Work item: Every record that follows should be printed verbatim.
----------
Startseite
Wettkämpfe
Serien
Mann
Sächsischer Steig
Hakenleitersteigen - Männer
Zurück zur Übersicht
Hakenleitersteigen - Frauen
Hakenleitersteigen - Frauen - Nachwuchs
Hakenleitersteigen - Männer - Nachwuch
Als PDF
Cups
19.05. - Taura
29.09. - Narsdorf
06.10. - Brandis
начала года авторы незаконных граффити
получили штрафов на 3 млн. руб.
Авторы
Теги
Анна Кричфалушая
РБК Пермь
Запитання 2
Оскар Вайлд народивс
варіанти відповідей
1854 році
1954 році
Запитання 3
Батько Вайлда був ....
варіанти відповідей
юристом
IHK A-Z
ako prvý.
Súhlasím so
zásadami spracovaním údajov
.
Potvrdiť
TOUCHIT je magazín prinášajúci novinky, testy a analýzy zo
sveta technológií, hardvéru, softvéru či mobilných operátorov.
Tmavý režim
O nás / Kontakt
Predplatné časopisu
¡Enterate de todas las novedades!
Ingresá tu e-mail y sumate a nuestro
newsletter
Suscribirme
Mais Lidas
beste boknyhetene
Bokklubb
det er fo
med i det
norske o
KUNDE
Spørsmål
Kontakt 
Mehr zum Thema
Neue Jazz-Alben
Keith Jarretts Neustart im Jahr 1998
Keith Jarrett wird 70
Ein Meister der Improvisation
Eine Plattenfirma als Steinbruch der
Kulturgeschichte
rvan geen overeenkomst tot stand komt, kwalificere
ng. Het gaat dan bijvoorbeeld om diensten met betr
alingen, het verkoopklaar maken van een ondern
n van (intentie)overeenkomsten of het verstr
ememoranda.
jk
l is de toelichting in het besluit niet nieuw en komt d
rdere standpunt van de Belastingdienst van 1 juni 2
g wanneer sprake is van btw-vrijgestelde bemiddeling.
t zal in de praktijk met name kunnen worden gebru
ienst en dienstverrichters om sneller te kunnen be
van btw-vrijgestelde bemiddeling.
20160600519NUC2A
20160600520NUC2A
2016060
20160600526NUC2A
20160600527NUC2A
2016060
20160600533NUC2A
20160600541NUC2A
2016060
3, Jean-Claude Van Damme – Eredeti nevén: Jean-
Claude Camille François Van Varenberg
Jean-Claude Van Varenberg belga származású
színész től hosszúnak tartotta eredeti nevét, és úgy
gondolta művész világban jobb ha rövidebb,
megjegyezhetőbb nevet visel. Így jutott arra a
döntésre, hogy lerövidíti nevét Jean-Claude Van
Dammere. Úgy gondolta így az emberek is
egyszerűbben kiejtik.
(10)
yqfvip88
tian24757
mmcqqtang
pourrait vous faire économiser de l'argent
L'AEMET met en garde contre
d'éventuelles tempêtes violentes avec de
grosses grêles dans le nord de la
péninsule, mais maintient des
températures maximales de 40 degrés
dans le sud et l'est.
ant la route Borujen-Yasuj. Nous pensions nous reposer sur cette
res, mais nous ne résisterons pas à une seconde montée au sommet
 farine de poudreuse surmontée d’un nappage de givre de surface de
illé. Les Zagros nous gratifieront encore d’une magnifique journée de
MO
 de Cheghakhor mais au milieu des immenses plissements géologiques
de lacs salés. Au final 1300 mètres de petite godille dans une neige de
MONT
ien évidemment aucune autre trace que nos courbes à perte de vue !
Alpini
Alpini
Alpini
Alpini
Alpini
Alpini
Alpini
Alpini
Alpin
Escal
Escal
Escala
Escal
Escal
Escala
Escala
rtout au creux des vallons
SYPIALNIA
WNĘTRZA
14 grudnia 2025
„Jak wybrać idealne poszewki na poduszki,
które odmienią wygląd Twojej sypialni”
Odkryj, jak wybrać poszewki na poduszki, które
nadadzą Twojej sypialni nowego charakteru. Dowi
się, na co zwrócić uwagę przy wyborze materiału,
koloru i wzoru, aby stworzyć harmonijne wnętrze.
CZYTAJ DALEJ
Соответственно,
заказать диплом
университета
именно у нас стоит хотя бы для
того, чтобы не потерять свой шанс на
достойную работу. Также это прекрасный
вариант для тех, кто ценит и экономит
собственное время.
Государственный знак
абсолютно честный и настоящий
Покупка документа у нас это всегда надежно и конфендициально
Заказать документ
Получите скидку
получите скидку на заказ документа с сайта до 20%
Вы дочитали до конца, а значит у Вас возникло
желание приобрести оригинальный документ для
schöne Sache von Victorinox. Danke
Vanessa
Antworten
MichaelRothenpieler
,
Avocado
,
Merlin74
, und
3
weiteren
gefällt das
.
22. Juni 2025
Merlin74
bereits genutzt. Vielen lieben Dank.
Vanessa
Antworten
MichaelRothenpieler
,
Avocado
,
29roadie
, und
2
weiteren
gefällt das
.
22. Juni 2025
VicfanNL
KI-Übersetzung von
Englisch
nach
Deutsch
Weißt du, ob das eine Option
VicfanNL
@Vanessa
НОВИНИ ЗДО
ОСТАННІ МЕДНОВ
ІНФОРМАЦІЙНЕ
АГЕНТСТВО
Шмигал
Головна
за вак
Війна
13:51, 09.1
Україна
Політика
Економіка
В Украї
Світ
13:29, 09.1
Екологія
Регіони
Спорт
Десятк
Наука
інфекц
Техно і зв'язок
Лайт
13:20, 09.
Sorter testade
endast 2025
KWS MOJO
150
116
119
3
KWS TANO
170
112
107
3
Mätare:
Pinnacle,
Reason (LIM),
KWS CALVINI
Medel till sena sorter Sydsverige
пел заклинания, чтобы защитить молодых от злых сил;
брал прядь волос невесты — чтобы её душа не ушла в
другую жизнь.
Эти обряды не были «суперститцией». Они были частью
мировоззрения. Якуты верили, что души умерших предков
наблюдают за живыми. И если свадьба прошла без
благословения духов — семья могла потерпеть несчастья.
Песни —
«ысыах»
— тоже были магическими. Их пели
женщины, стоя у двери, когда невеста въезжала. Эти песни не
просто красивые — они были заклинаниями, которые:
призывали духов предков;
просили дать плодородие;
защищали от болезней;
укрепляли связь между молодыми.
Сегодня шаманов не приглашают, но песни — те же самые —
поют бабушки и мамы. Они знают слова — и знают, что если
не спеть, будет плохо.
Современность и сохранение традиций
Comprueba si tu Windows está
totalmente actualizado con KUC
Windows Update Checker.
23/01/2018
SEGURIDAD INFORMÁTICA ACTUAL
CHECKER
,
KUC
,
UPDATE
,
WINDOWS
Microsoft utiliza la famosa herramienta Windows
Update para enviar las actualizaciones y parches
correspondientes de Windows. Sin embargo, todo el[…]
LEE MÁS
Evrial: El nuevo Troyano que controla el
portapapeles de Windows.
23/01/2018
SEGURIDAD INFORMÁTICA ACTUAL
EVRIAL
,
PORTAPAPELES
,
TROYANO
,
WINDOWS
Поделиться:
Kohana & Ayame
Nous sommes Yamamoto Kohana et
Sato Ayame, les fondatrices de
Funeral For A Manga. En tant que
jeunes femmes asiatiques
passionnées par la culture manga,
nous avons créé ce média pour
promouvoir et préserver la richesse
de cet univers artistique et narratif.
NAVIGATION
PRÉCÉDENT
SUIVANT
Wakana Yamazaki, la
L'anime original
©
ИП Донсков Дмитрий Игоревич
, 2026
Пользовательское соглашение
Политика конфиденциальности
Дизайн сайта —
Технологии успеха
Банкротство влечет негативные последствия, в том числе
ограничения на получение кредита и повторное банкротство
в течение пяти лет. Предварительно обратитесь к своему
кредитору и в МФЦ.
----------
Worked solution:
Startseite
Wettkämpfe
Serien
Mann
Sächsischer Steig
Hakenleitersteigen - Männer
Zurück zur Übersicht
Hakenleitersteigen - Frauen
Hakenleitersteigen - Frauen - Nachwuchs
Hakenleitersteigen - Männer - Nachwuch
Als PDF
Cups
19.05. - Taura
29.09. - Narsdorf
06.10. - Brandis
начала года авторы незаконных граффити
получили штрафов на 3 млн. руб.
Авторы
Теги
Анна Кричфалушая
РБК Пермь
Запитання 2
Оскар Вайлд народивс
варіанти відповідей
1854 році
1954 році
Запитання 3
Батько Вайлда був ....
варіанти відповідей
юристом
IHK A-Z
ako prvý.
Súhlasím so
zásadami spracovaním údajov
.
Potvrdiť
TOUCHIT je magazín prinášajúci novinky, testy a analýzy zo
sveta technológií, hardvéru, softvéru či mobilných operátorov.
Tmavý režim
O nás / Kontakt
Predplatné časopisu
¡Enterate de todas las novedades!
Ingresá tu e-mail y sumate a nuestro
newsletter
Suscribirme
Mais Lidas
beste boknyhetene
Bokklubb
det er fo
med i det
norske o
KUNDE
Spørsmål
Kontakt 
Mehr zum Thema
Neue Jazz-Alben
Keith Jarretts Neustart im Jahr 1998
Keith Jarrett wird 70
Ein Meister der Improvisation
Eine Plattenfirma als Steinbruch der
Kulturgeschichte
rvan geen overeenkomst tot stand komt, kwalificere
ng. Het gaat dan bijvoorbeeld om diensten met betr
alingen, het verkoopklaar maken van een ondern
n van (intentie)overeenkomsten of het verstr
ememoranda.
jk
l is de toelichting in het besluit niet nieuw en komt d
rdere standpunt van de Belastingdienst van 1 juni 2
g wanneer sprake is van btw-vrijgestelde bemiddeling.
t zal in de praktijk met name kunnen worden gebru
ienst en dienstverrichters om sneller te kunnen be
van btw-vrijgestelde bemiddeling.
20160600519NUC2A
20160600520NUC2A
2016060
20160600526NUC2A
20160600527NUC2A
2016060
20160600533NUC2A
20160600541NUC2A
2016060
3, Jean-Claude Van Damme – Eredeti nevén: Jean-
Claude Camille François Van Varenberg
Jean-Claude Van Varenberg belga származású
színész től hosszúnak tartotta eredeti nevét, és úgy
gondolta művész világban jobb ha rövidebb,
megjegyezhetőbb nevet visel. Így jutott arra a
döntésre, hogy lerövidíti nevét Jean-Claude Van
Dammere. Úgy gondolta így az emberek is
egyszerűbben kiejtik.
(10)
yqfvip88
tian24757
mmcqqtang
pourrait vous faire économiser de l'argent
L'AEMET met en garde contre
d'éventuelles tempêtes violentes avec de
grosses grêles dans le nord de la
péninsule, mais maintient des
températures maximales de 40 degrés
dans le sud et l'est.
ant la route Borujen-Yasuj. Nous pensions nous reposer sur cette
res, mais nous ne résisterons pas à une seconde montée au sommet
 farine de poudreuse surmontée d’un nappage de givre de surface de
illé. Les Zagros nous gratifieront encore d’une magnifique journée de
MO
 de Cheghakhor mais au milieu des immenses plissements géologiques
de lacs salés. Au final 1300 mètres de petite godille dans une neige de
MONT
ien évidemment aucune autre trace que nos courbes à perte de vue !
Alpini
Alpini
Alpini
Alpini
Alpini
Alpini
Alpini
Alpini
Alpin
Escal
Escal
Escala
Escal
Escal
Escala
Escala
rtout au creux des vallons
SYPIALNIA
WNĘTRZA
14 grudnia 2025
„Jak wybrać idealne poszewki na poduszki,
które odmienią wygląd Twojej sypialni”
Odkryj, jak wybrać poszewki na poduszki, które
nadadzą Twojej sypialni nowego charakteru. Dowi
się, na co zwrócić uwagę przy wyborze materiału,
koloru i wzoru, aby stworzyć harmonijne wnętrze.
CZYTAJ DALEJ
Соответственно,
заказать диплом
университета
именно у нас стоит хотя бы для
того, чтобы не потерять свой шанс на
достойную работу. Также это прекрасный
вариант для тех, кто ценит и экономит
собственное время.
Государственный знак
абсолютно честный и настоящий
Покупка документа у нас это всегда надежно и конфендициально
Заказать документ
Получите скидку
получите скидку на заказ документа с сайта до 20%
Вы дочитали до конца, а значит у Вас возникло
желание приобрести оригинальный документ для
schöne Sache von Victorinox. Danke
Vanessa
Antworten
MichaelRothenpieler
,
Avocado
,
Merlin74
, und
3
weiteren
gefällt das
.
22. Juni 2025
Merlin74
bereits genutzt. Vielen lieben Dank.
Vanessa
Antworten
MichaelRothenpieler
,
Avocado
,
29roadie
, und
2
weiteren
gefällt das
.
22. Juni 2025
VicfanNL
KI-Übersetzung von
Englisch
nach
Deutsch
Weißt du, ob das eine Option
VicfanNL
@Vanessa
НОВИНИ ЗДО
ОСТАННІ МЕДНОВ
ІНФОРМАЦІЙНЕ
АГЕНТСТВО
Шмигал
Головна
за вак
Війна
13:51, 09.1
Україна
Політика
Економіка
В Украї
Світ
13:29, 09.1
Екологія
Регіони
Спорт
Десятк
Наука
інфекц
Техно і зв'язок
Лайт
13:20, 09.
Sorter testade
endast 2025
KWS MOJO
150
116
119
3
KWS TANO
170
112
107
3
Mätare:
Pinnacle,
Reason (LIM),
KWS CALVINI
Medel till sena sorter Sydsverige
пел заклинания, чтобы защитить молодых от злых сил;
брал прядь волос невесты — чтобы её душа не ушла в
другую жизнь.
Эти обряды не были «суперститцией». Они были частью
мировоззрения. Якуты верили, что души умерших предков
наблюдают за живыми. И если свадьба прошла без
благословения духов — семья могла потерпеть несчастья.
Песни —
«ысыах»
— тоже были магическими. Их пели
женщины, стоя у двери, когда невеста въезжала. Эти песни не
просто красивые — они были заклинаниями, которые:
призывали духов предков;
просили дать плодородие;
защищали от болезней;
укрепляли связь между молодыми.
Сегодня шаманов не приглашают, но песни — те же самые —
поют бабушки и мамы. Они знают слова — и знают, что если
не спеть, будет плохо.
Современность и сохранение традиций
Comprueba si tu Windows está
totalmente actualizado con KUC
Windows Update Checker.
23/01/2018
SEGURIDAD INFORMÁTICA ACTUAL
CHECKER
,
KUC
,
UPDATE
,
WINDOWS
Microsoft utiliza la famosa herramienta Windows
Update para enviar las actualizaciones y parches
correspondientes de Windows. Sin embargo, todo el[…]
LEE MÁS
Evrial: El nuevo Troyano que controla el
portapapeles de Windows.
23/01/2018
SEGURIDAD INFORMÁTICA ACTUAL
EVRIAL
,
PORTAPAPELES
,
TROYANO
,
WINDOWS
Поделиться:
Kohana & Ayame
Nous sommes Yamamoto Kohana et
Sato Ayame, les fondatrices de
Funeral For A Manga. En tant que
jeunes femmes asiatiques
passionnées par la culture manga,
nous avons créé ce média pour
promouvoir et préserver la richesse
de cet univers artistique et narratif.
NAVIGATION
PRÉCÉDENT
SUIVANT
Wakana Yamazaki, la
L'anime original
©
ИП Донсков Дмитрий Игоревич
, 2026
Пользовательское соглашение
Политика конфиденциальности
Дизайн сайта —
Технологии успеха
Банкротство влечет негативные последствия, в том числе
ограничения на получение кредита и повторное банкротство
в течение пяти лет. Предварительно обратитесь к своему
кредитору и в МФЦ.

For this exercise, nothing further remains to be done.